Ingredient: Serve 4
¼ cup olive oil
¼ cup chopped onions
1 or 2 chicken legs, deboned and sliced
¼ cup pork belly cubes
6 squid rings
¼ cup diced chorizo
4 lapu lapu fillets, cut into ½ inch cubes
Salt and pepper to taste
¾ cup cebolla rice
½ teaspoon paella mix (mixture of spices), herbs, saffron)
1 tablespoon paprika
2 tablespoons tomato sauce
1 ½ cups chicken stock
¼ cup frozen peas
1 whole Baguio bean, diced
¼ cup diced green peppers
4 fresh mussels, cleaned and rinsed
6 fresh clams, cleaned and rinsed
1 hard boiled egg, sliced
½ teaspoon chopped parsley lemon wedges
Procedures:
- Pre heat oven to 200oF.In a paellera or a shallow pan, heat olive oil and sauté onions and garlic until translucent.
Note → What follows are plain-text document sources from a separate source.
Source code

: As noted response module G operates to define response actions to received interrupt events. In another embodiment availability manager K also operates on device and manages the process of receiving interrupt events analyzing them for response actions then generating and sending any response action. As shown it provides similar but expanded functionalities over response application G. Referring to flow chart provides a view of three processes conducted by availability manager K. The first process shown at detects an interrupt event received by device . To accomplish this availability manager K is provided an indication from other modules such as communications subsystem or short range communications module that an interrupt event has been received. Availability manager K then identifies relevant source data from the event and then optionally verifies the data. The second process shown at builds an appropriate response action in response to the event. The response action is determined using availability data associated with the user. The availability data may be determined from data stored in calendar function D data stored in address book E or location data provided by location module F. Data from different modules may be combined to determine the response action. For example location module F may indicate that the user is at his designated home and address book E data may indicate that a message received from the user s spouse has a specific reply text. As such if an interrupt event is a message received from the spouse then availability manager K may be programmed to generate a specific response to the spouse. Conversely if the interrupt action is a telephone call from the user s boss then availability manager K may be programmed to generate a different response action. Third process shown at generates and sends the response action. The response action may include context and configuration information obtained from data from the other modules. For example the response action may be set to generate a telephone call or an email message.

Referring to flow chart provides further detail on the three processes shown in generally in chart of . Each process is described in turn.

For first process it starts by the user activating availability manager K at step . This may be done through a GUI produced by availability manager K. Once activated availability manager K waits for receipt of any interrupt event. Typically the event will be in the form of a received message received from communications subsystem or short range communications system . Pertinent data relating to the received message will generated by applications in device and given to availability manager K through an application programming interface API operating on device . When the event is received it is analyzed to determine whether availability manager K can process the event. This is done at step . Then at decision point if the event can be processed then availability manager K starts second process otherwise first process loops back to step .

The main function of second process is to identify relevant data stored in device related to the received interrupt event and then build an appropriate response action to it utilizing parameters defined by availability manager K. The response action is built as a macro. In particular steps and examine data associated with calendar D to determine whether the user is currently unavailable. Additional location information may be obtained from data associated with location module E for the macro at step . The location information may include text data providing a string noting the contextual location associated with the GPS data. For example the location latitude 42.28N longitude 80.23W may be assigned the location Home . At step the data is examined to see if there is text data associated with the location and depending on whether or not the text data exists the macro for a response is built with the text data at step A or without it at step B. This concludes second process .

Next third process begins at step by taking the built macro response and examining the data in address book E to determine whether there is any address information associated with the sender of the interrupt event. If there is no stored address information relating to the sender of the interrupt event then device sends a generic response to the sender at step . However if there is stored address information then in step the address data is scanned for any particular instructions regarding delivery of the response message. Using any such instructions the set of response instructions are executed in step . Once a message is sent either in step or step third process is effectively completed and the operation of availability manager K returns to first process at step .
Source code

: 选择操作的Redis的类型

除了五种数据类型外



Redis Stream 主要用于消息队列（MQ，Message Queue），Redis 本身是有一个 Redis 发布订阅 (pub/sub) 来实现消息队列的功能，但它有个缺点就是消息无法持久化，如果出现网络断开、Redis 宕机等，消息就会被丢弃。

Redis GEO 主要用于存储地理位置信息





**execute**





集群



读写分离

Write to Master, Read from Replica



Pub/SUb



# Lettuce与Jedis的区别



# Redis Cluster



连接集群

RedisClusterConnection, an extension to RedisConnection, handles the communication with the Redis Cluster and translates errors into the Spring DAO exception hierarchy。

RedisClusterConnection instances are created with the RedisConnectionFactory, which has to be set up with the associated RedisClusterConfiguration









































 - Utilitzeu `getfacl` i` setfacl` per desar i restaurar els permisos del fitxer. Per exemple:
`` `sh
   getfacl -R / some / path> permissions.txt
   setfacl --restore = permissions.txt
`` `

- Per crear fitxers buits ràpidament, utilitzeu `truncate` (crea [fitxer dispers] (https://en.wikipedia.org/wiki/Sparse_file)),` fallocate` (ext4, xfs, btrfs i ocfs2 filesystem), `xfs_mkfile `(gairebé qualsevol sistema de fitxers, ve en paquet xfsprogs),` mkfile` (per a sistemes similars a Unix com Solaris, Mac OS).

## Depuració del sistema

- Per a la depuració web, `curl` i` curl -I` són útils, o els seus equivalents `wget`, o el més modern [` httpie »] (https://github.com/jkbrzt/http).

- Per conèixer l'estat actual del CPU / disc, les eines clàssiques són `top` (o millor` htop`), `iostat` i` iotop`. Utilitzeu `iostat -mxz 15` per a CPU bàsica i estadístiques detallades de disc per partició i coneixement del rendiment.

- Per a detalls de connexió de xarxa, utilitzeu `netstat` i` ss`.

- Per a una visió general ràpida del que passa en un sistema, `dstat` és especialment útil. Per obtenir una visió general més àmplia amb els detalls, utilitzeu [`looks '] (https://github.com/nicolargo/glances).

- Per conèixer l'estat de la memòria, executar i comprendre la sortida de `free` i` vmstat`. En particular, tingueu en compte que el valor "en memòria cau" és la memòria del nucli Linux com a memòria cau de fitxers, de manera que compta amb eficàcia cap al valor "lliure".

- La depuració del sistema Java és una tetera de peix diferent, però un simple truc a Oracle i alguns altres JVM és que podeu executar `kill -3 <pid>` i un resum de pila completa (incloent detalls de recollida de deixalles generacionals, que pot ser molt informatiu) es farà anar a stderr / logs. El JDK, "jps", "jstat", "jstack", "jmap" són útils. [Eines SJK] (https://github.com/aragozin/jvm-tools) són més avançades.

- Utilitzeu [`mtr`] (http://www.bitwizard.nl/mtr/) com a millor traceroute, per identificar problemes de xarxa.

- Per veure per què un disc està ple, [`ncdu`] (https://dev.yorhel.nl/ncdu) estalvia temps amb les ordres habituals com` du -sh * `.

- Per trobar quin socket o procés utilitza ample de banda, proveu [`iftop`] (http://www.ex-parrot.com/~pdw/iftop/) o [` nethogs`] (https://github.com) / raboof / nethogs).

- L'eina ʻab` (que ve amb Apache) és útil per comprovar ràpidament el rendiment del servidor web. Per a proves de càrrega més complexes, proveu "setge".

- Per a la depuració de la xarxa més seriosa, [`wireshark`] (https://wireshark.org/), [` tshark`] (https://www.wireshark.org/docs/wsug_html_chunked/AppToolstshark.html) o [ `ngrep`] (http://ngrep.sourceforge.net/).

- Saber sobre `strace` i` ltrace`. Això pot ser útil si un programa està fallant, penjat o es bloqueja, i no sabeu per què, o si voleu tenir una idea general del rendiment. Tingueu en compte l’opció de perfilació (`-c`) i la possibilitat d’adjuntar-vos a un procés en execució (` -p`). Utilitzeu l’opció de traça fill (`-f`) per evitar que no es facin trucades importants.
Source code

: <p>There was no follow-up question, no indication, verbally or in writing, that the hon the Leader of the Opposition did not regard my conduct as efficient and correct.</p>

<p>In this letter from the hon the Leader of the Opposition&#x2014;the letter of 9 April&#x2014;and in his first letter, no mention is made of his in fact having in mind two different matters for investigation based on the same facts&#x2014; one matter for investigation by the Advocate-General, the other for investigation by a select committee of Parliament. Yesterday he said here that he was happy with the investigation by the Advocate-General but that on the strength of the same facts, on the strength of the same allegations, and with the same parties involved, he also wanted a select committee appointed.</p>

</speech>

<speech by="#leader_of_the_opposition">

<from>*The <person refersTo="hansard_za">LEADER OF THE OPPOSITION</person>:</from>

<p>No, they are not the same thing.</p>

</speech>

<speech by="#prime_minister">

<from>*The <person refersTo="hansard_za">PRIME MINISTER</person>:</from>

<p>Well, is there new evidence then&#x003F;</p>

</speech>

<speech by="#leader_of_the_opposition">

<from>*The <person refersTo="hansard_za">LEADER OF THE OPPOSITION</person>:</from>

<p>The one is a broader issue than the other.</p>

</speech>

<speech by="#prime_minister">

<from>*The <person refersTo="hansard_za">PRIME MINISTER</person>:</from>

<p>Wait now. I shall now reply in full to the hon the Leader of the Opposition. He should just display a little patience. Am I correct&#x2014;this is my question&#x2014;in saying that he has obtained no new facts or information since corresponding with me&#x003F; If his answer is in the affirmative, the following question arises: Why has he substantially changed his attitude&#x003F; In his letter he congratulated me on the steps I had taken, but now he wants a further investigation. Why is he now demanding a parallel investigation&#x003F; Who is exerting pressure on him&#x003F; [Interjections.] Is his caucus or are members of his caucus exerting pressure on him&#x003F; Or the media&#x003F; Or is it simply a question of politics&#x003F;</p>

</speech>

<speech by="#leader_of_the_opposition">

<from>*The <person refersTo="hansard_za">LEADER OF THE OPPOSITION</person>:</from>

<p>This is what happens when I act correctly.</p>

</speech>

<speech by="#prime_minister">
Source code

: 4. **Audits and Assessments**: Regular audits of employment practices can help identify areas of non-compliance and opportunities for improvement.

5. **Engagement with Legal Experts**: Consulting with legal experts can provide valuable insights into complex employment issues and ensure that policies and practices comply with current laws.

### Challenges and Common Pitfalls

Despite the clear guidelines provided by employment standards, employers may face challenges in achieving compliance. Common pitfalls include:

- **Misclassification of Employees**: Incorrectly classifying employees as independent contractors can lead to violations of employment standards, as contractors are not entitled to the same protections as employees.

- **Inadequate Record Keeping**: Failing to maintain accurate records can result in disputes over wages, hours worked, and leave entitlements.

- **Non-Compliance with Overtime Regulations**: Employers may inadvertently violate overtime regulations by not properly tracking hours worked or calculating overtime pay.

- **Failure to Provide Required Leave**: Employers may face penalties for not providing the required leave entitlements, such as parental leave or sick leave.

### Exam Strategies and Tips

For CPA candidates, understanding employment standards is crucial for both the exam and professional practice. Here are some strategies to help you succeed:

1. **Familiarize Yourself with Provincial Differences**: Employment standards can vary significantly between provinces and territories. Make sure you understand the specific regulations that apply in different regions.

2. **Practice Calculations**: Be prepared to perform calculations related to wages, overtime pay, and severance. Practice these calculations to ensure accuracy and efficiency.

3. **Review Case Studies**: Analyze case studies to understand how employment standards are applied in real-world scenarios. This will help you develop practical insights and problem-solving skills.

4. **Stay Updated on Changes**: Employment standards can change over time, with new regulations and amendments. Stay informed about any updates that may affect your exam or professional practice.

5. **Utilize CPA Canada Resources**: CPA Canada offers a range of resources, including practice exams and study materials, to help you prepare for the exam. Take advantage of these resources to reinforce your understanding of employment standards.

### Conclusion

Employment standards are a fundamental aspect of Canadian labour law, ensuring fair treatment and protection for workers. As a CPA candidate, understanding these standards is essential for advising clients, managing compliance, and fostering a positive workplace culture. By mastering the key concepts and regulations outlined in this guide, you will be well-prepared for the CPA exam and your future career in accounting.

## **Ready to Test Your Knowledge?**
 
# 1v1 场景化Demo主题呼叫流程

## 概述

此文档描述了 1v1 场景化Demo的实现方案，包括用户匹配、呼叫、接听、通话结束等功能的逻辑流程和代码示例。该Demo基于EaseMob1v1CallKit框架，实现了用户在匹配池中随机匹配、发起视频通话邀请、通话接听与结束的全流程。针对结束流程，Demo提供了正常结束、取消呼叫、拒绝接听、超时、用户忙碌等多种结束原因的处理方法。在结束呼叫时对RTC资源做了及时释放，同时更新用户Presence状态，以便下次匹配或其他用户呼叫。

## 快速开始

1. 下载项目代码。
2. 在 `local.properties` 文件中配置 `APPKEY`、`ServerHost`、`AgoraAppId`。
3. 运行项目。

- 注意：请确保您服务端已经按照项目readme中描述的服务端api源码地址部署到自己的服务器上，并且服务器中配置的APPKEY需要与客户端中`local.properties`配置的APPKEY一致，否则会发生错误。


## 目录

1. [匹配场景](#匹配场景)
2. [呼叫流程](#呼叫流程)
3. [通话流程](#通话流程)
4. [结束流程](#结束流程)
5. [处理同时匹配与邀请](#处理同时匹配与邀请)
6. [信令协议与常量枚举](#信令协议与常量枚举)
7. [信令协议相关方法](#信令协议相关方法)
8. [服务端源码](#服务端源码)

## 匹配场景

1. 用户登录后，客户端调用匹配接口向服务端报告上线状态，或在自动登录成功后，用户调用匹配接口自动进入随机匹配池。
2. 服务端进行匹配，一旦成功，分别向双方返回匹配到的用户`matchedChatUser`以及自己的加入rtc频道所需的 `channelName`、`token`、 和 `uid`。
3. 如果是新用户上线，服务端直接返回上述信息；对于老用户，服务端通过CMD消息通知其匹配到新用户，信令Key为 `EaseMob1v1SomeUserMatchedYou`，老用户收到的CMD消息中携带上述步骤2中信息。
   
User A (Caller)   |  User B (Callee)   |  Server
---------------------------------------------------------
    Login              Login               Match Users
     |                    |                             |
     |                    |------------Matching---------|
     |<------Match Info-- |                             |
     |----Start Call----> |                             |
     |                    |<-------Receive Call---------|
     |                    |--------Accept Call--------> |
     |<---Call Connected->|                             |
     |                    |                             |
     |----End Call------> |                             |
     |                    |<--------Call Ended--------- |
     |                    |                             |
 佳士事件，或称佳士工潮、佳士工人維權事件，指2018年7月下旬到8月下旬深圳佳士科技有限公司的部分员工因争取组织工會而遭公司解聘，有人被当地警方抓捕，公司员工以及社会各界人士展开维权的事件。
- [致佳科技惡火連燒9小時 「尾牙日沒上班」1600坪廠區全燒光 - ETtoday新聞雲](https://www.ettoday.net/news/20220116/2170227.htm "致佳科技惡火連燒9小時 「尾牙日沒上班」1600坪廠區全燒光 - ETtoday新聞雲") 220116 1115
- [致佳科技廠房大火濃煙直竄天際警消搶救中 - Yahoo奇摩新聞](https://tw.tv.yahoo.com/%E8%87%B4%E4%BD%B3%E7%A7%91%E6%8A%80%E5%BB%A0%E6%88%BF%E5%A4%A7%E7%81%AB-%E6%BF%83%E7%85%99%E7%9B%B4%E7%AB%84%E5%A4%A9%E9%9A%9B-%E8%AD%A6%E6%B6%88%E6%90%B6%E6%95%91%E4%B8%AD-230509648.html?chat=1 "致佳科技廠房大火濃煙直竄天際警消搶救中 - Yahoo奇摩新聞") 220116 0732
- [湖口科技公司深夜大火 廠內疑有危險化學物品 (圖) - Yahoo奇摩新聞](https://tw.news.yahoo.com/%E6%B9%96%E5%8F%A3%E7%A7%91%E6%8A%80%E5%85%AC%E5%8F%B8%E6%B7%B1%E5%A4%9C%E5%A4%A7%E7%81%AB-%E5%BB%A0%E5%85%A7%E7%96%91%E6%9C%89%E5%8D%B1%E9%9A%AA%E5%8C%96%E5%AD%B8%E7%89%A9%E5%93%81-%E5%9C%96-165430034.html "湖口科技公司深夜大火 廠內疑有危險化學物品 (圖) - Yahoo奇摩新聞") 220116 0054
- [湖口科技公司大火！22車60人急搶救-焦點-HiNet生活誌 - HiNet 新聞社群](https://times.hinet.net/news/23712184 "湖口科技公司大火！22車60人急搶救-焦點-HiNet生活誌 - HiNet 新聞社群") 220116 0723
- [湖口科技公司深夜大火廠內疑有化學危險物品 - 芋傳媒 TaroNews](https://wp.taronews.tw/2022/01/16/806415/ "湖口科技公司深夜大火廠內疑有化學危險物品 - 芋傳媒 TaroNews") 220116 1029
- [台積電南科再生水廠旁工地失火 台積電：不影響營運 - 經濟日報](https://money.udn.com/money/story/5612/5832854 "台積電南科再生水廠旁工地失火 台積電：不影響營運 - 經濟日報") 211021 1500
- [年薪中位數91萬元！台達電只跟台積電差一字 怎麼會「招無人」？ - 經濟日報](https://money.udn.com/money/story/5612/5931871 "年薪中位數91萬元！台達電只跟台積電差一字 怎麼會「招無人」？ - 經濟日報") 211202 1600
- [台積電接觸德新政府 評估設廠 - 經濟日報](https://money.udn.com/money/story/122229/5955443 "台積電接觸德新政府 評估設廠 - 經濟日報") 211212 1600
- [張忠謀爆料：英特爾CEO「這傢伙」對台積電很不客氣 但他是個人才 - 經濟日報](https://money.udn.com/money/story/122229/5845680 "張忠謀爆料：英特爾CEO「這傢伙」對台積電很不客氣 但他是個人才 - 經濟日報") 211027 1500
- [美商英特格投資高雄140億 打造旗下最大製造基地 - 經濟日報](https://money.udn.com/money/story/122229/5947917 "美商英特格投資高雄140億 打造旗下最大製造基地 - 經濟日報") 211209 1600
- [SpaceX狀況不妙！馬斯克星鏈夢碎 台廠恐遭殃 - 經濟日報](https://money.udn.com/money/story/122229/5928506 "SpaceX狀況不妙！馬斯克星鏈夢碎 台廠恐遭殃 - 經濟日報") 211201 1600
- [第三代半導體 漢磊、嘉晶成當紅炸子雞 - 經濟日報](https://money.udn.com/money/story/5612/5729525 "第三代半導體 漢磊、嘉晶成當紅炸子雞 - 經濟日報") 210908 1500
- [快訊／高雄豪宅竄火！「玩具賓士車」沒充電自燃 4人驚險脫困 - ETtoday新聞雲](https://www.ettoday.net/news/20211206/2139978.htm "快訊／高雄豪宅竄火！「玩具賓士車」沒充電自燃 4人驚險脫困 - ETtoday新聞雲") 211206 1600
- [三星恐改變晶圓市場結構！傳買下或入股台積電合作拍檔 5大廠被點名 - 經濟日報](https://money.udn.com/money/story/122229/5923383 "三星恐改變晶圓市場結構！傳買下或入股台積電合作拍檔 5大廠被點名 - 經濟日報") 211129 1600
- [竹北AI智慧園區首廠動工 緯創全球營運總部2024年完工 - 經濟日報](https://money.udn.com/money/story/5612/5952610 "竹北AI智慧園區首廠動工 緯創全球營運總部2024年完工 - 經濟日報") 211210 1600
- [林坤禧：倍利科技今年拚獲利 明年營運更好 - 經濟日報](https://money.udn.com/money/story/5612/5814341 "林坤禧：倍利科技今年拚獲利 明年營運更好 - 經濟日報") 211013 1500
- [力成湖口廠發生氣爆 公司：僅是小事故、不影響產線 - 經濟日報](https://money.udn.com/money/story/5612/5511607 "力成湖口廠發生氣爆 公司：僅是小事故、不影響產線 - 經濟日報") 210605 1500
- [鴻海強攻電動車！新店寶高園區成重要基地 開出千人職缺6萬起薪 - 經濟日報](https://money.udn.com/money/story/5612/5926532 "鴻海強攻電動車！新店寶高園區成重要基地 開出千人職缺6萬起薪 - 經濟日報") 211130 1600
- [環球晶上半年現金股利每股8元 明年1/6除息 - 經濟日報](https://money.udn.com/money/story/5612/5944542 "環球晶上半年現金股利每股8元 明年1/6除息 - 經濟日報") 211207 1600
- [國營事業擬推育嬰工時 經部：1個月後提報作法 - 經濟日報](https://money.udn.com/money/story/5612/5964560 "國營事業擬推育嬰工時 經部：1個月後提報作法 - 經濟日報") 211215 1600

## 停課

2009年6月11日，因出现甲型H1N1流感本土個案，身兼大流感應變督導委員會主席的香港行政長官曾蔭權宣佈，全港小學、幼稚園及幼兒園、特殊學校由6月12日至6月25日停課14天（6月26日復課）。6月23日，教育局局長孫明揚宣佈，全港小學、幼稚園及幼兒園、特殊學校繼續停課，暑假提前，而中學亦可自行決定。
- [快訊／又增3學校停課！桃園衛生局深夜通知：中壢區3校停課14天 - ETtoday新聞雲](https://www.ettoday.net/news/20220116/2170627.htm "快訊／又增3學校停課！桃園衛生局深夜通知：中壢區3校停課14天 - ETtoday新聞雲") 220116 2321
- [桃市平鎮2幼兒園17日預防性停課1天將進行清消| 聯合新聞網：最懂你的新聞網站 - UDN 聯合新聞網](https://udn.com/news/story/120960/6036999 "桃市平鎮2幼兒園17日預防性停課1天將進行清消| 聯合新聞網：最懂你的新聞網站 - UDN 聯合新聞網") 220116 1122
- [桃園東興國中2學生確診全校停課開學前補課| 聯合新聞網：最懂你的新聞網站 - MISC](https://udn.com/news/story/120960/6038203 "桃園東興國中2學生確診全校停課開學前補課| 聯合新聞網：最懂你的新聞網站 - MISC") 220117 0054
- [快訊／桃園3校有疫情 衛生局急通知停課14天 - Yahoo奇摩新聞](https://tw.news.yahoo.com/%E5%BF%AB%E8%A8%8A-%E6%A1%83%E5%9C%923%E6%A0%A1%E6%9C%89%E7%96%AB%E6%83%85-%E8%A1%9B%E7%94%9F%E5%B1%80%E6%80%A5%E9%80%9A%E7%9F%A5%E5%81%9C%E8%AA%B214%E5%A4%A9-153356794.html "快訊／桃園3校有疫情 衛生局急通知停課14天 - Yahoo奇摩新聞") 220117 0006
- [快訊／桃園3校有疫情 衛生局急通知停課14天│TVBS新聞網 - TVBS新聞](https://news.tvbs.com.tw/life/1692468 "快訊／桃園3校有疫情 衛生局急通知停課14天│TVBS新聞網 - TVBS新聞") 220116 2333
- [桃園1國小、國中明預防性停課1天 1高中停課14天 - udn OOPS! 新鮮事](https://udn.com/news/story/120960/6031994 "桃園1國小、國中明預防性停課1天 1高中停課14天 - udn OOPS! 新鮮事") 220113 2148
- Stir in chicken, pork, squid, chorizo, lapu lapu, salt and pepper, cebolla rice, paella mix, and paprika.
- Pour in tomato sauce, chicken stock, frozen peas, Baguio bean, and green peppers
- Cover with foil and bake in oven for 35 minutes more or nuntil mussels and clams open and the rice is fully cooked. Garnish with hard boiled egg and parsley. Serve with lemon wedges.